The Football Association today released their “written reasons” for the 10 match ban given to Luis Suarez – except there are no actual written reasons in it.
The document once again brings to light inconsistencies and the hypocrisy of the governing body and how they work.
The one thing the document does not include is why, exactly, Suarez actually received an extra 7 game ban.
Amazingly, the document cites the fact that the incident became a trending topic on Twitter:
The match was televised live to millions of viewers both domestic and overseas. Within a few hours of the match, reference to the incident was both headline news around the country and the top trend on twitter worldwide.
Seriously. Are we meant to laugh or cry?
Note to FA: Callum McManaman was also a trending topic, as was John Terry and most other behavioural instances in football in recent years.
Meanwhile, paragraph 81 reads:
We wished to note that the case of Ben Thatcher, of Manchester City, who was charged with serious foul play in 2006 against Pedro Mendes, of Portsmouth, as cited by Mr Suarez is dissimilar to the violent conduct offence we were dealing with for Mr Suarez and, therefore, did not take it into consideration.
If ever there was a case of, we do what we like, that is it.
While the document does not mention Prime Minister David Cameron – whose comments on the incident have been widely criticised and questioned – paragraph 82.8 is almost an exact reproduction of what an official spokesman for Cameron said earlier this week:
All players in the higher level of the game are seen as role models, have the duty to act professionally and responsibly, and set the highest example of good conduct to rest of the game – especially to young players. In this regard and on this occasion, Mr Suarez’s conduct had
fallen far below the standards expected of him.
Seemingly, as other’s had earlier hypothesised, Suarez’s belief that a 3 match ban was sufficient went against him. Paragraph 84 states:
We took into consideration of Mr Suarez’s apology, his personal statement, supporting letter from Mr Brendan Rodgers and the letter from Ms Zoe Ward.But when these were read in conjunction with Mr Suarez’s denial of the standard punishment that would otherwise apply for violent conduct is clearly insufficient, it seemed to us that Mr Suarez has not fully appreciated the gravity and seriousness of this truly exceptional incident.
At no point are the words ‘help’ or ‘rehabilitate’ included in the document, despite Suarez clearly needing both.
Paragraph 22 states that Suarez’s previous record was NOT a factor in the ban:
we did not take into consideration any previous Disciplinary Records of Mr Suarez and
considered the offence in isolation.
Therefore, we are still left asking why and how 10 games was deemed just.
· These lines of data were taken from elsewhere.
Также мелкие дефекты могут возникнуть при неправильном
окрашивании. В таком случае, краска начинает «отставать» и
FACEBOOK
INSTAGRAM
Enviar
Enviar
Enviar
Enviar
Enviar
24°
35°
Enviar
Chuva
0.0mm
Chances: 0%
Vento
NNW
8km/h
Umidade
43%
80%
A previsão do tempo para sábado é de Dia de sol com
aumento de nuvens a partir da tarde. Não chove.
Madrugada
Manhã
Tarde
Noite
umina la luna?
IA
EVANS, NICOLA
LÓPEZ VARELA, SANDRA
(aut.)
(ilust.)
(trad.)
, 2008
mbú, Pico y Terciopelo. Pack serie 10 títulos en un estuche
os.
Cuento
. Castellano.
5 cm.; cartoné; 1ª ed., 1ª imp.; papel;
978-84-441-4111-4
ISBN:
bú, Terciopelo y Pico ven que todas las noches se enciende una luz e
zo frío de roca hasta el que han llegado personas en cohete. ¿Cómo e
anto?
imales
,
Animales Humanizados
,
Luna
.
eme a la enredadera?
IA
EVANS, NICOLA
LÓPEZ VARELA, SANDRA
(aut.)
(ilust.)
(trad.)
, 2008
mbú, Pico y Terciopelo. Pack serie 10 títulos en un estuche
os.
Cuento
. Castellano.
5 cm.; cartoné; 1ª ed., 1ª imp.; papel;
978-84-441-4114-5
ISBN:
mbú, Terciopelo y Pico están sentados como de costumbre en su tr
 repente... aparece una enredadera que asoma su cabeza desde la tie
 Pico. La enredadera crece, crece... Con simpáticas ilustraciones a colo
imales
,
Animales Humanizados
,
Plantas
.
Why not 5? Why not 12? There is no explanation.
We do get a hint as to why 10 was awarded with paragraph 87:
We also felt that the purpose of our decision should not only be a punishment to Mr Suarez for the offence committed, but must also be sending a strong message that such deplorable behaviours do not have a place in football.
So basically, Suarez is a scapegoat.
The report comments on an incident with Ashley Barnes, but concludes:
we concluded that this offence is significantly more serious than that of Ashley Barnes’ and, accordingly, the punishment should be significantly higher.
Again, no reasoning, just ‘ah we’ll do what we like’.
Note: We are not attempting to defend Suarez here – what he did was wrong – what we are questioning the length of the ban and how the length of ban was actually decided.